- Prompt:
Find "(end 66.818 34.706)" in the data below; transcribe the line it appears on and each line after it, exactly, to the end, and nothing else.

[Start of Attachment]

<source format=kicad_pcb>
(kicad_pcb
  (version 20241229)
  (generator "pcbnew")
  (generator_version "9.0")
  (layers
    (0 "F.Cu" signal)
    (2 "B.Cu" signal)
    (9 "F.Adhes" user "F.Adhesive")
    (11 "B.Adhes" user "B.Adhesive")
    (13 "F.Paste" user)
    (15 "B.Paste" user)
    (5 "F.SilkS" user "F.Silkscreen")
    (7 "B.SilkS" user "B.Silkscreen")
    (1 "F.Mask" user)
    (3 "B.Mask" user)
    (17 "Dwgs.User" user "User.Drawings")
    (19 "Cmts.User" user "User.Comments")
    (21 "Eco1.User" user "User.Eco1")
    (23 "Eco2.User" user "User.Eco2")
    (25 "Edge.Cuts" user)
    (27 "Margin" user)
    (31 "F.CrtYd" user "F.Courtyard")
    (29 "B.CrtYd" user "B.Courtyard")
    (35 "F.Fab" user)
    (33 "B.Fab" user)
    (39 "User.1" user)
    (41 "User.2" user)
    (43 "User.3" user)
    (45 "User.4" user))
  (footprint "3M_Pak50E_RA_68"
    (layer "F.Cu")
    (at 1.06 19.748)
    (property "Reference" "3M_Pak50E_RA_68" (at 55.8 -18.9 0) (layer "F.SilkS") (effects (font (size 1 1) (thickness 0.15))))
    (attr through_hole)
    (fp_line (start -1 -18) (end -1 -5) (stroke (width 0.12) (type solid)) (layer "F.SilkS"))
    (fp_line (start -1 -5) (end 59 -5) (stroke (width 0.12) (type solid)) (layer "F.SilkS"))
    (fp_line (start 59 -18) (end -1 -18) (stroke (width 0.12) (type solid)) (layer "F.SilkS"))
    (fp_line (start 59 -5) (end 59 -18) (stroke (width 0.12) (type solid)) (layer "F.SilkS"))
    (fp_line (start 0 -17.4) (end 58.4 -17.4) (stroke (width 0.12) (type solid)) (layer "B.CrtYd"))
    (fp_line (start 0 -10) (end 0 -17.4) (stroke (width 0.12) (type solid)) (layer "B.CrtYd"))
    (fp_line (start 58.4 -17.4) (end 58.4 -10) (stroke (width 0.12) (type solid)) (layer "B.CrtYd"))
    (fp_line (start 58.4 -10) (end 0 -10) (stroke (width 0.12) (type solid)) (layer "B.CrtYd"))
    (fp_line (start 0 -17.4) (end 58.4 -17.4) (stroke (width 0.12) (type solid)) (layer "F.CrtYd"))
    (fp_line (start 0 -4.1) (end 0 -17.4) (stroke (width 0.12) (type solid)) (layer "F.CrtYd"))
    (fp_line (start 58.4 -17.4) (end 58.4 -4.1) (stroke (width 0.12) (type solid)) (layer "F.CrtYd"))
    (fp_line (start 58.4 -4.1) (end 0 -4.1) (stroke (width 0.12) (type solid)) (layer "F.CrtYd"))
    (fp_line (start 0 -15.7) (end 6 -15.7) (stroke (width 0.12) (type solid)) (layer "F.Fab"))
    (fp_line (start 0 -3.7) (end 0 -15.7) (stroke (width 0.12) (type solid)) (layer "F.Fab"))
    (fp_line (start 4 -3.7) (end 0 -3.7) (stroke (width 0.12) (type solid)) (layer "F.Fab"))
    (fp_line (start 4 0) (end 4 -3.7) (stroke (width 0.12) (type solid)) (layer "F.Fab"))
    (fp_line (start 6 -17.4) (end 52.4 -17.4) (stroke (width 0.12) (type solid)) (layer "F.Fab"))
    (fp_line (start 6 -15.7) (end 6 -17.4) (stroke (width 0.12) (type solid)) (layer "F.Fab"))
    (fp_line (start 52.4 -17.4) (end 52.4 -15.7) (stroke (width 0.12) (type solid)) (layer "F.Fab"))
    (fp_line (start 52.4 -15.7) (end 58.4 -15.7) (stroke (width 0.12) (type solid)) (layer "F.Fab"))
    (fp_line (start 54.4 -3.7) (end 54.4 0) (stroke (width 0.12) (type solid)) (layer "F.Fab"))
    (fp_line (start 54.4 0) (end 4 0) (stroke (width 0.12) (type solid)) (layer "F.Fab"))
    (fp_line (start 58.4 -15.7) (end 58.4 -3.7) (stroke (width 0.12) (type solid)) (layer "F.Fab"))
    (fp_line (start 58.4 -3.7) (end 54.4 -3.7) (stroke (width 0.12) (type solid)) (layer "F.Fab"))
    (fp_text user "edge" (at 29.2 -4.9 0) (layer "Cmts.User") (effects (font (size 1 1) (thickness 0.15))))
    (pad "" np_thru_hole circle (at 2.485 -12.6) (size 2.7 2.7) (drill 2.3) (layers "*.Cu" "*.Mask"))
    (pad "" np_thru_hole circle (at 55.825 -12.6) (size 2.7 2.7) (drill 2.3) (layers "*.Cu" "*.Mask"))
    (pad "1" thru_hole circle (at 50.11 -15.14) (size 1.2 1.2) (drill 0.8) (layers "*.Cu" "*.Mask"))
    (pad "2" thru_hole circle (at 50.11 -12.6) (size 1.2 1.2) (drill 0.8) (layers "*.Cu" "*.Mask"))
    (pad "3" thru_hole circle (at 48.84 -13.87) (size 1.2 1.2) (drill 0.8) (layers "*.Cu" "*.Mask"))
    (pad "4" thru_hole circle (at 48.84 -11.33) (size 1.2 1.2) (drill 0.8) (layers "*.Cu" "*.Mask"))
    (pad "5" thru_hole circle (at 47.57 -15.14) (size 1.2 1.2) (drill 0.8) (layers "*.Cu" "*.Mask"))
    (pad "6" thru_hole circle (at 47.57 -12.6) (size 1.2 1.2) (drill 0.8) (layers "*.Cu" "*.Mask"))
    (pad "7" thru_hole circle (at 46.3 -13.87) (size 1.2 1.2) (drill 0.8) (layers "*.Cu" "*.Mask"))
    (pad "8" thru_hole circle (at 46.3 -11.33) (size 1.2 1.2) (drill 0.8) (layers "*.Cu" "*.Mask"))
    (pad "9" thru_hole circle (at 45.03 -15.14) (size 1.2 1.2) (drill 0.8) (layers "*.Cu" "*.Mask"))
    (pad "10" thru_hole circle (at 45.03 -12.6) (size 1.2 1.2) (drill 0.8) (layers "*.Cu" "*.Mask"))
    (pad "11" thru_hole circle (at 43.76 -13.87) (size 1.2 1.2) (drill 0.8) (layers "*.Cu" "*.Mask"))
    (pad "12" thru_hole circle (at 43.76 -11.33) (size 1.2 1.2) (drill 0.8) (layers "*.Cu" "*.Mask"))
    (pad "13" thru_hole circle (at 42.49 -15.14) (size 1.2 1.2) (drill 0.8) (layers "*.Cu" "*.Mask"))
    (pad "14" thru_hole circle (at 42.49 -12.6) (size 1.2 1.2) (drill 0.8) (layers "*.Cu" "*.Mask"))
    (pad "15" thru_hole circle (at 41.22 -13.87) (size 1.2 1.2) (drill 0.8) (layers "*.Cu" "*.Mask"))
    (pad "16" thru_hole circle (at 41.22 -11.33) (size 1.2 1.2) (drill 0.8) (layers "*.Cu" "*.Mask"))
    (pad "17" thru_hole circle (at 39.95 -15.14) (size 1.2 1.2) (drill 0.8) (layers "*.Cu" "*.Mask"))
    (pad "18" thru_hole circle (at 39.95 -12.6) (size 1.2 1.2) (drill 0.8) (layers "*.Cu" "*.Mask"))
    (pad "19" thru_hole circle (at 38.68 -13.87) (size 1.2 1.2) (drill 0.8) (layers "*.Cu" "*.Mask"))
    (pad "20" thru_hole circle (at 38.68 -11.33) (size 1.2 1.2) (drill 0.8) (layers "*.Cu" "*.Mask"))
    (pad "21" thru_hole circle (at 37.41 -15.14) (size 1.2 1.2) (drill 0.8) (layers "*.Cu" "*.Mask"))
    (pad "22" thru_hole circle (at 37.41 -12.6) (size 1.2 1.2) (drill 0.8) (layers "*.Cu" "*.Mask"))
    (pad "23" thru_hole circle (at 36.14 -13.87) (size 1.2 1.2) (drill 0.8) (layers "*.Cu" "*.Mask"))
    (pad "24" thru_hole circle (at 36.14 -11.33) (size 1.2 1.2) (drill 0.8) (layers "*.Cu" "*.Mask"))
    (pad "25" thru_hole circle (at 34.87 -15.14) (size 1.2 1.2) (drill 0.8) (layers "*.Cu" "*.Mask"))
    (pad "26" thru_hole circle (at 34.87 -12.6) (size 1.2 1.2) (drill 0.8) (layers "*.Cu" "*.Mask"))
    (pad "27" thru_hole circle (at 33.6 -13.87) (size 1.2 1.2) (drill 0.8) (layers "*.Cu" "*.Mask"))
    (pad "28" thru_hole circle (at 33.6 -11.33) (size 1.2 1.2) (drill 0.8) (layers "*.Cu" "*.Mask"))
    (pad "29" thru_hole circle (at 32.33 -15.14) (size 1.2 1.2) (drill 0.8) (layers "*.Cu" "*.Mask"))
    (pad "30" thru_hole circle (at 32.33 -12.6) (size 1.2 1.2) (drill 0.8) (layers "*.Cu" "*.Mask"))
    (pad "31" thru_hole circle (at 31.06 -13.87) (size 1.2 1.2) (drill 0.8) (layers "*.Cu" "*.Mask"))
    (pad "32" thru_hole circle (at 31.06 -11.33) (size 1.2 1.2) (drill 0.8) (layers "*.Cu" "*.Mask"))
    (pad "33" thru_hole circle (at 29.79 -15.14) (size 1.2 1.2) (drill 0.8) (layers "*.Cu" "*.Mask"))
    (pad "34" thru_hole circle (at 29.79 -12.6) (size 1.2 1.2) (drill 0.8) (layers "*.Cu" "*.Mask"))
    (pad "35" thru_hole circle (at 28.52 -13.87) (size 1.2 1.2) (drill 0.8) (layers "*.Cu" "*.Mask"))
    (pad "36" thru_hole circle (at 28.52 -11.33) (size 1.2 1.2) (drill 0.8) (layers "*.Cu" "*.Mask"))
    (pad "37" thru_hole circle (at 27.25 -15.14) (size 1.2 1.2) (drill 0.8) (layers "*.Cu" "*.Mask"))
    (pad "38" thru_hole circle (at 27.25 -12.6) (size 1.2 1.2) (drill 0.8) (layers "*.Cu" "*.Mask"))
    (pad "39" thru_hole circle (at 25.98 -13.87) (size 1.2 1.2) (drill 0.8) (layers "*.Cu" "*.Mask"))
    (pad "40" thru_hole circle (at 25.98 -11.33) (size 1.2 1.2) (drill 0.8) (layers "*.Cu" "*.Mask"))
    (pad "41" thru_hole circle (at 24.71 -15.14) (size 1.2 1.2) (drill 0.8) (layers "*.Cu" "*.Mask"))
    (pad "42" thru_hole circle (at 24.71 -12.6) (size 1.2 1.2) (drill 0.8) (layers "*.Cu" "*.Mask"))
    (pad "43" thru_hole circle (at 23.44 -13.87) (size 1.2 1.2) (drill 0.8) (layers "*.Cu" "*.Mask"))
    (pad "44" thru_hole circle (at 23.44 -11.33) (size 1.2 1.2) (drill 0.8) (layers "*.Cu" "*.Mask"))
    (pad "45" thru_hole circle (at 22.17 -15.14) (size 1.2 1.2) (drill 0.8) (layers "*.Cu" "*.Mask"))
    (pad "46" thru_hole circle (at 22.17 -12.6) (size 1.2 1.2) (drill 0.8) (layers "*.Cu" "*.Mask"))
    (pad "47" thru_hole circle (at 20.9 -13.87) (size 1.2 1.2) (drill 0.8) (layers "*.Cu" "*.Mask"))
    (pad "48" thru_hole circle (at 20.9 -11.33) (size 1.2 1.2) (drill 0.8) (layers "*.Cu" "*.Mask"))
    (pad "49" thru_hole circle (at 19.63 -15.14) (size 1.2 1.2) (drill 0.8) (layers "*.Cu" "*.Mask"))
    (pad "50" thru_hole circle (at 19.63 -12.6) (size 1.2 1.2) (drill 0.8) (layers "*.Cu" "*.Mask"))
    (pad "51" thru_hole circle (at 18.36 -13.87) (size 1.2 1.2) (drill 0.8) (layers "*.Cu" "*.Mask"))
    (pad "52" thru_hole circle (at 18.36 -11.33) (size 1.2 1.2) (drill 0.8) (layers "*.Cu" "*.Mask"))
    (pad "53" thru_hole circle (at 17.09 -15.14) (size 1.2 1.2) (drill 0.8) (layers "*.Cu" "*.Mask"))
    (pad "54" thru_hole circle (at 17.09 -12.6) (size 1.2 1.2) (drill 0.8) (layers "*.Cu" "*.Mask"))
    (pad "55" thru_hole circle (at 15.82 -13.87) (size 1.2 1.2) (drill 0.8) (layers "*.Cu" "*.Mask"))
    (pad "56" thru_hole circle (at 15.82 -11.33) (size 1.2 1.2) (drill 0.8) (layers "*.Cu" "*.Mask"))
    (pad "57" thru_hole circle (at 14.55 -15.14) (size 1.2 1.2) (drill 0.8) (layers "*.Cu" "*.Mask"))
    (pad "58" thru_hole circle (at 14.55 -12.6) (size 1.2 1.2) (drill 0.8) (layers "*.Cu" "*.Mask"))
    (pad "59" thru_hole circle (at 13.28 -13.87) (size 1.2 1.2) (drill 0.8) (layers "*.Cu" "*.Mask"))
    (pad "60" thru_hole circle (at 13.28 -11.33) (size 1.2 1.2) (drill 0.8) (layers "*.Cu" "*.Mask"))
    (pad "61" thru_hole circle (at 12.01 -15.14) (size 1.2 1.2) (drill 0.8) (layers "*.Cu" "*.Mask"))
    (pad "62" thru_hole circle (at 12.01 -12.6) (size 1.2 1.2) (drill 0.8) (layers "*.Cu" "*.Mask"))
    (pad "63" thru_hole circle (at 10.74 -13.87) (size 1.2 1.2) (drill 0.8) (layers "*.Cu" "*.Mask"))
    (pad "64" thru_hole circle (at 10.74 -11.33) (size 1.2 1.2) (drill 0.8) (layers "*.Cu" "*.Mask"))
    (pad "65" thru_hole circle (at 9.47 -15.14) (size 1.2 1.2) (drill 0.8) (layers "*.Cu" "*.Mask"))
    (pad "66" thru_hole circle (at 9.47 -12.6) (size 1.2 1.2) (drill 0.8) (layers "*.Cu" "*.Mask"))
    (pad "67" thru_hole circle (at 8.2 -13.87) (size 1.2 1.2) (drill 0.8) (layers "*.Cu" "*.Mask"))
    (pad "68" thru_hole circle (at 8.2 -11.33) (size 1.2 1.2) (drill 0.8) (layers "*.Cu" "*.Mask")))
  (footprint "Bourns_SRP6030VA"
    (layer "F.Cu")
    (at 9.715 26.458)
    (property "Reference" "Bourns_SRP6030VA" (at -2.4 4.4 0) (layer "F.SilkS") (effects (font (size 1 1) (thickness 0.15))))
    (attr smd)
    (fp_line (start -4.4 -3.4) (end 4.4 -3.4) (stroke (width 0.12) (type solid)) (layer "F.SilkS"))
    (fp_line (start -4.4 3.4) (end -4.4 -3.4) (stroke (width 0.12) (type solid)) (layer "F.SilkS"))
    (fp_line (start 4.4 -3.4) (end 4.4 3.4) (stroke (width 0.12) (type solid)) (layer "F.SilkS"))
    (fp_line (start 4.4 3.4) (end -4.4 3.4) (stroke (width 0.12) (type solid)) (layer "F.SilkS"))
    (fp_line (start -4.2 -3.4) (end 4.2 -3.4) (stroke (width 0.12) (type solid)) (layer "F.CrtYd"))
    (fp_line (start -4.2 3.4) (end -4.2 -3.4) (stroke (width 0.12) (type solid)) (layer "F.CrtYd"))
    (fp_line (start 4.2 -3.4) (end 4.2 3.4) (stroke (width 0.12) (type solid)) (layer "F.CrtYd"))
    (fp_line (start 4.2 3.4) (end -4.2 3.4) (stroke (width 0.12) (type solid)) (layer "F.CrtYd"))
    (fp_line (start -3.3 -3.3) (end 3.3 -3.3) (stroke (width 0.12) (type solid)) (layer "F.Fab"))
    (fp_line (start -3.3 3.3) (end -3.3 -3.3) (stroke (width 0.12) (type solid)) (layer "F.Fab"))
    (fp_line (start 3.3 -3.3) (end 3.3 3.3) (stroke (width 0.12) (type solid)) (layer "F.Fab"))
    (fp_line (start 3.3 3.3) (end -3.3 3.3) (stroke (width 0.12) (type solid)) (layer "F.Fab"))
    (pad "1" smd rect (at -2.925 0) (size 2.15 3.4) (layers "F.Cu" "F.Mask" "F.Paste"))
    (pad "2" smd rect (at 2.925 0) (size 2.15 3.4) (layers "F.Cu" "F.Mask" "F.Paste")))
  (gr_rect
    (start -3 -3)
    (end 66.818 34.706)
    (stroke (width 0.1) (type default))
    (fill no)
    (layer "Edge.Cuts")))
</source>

[End of Attachment]

- Answer to this problem:
    (end 66.818 34.706)
    (stroke (width 0.1) (type default))
    (fill no)
    (layer "Edge.Cuts")))
</source>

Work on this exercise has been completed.